Ah, the doppelgänger effect!
However, when we rented the scooter and Twizy (see previous post) and went around the entire city, we saw a much more sophisticated, well-taken-care-of, and artistic city. So sorry B.A., not to disparage you, as we know your on-going currency issues have really thwarted your efforts to keep up with wealthier nations, but although very similar, Barcelona has you beat. And also unlike Greece, where the European Union monetary and unemployment woes can be clearly see in he streets of Athens, in Barcelona, where Spain is experiencing almost as crippling of an economic situation, no signs of financial struggles could be found. The city has amazing streets, shops, parks, plaza's, museums, an incredible Olympic Village and even an amazing waterfront and beaches. Just, wow.
Too bad we only had a small taste of you Barcelona - so appropriate, just like your small plate tapas and pintxos. We'd really love to come back here and spend more time; there are so many more bites to take.
Off to Bordeaux and back to French culture!
P.S. In Catalan, the regional heritage and language roots of Eastern Spain (and the Basque regions), "X" is often substituted for consonant pairing, especially "CH", so we saw many signs for "Xocolate" and "Xurros". Suzanne and I even had another hour-long date night where we skipped past the familiar Tapas (small plates) and went for the more mysterious Pinchos/Pintxos - self-served snacks on bread slices where you are charged "by the toothpick"! Mmmmm. Guess who had the smaller beer?!?

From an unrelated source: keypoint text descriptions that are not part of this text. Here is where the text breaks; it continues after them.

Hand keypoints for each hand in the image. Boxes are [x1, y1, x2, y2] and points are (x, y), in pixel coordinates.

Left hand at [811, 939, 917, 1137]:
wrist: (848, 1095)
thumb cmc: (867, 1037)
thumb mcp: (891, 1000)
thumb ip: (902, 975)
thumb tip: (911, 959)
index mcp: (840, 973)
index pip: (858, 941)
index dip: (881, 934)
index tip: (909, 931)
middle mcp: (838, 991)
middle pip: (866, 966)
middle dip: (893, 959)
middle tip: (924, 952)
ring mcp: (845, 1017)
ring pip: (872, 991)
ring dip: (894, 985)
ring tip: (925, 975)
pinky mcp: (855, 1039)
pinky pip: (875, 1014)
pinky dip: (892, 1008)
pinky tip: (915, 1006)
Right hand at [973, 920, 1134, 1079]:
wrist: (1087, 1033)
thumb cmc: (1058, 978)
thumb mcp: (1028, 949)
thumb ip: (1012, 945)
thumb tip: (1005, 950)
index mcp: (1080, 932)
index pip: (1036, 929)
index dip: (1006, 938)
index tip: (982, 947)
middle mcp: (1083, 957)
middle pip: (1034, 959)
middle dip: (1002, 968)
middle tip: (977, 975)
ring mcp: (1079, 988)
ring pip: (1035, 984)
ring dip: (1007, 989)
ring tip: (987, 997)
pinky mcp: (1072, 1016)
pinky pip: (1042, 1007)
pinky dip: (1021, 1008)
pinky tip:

P.S.S. As we have experienced in many places, and again confirmed in Barcelona, there is really a " A Tale of Three Cities" in most major stops. Each popular tourist destination is really three distinct areas, and if you do not have a car, you are often not seeing the entire spectrum of the town. The "first" city is the actual tourist area, and only what most visitors see; the "second" is the extended inner-city neighborhoods where the hard-core urban dwellers and young hipsters hang-out, plus, off-the-beaten-path museums; and the "third" is the suburbs, Yes, most cities around the world have larger and more sprawling areas just outside of town, complete with IKEA's, Home Depot and Costco knock-offs, and newer housing tracks (and often look a lot like the U.S.). My point? Having a car is such a blessing as we can experience all three when driving, and it gives you a look at not only the most historic, and the deeply cultural, but also the modern commercial expansion of each famous stop, which is a nice compare-and-contrast exercise and gives a more full-rounded understanding of these cultures.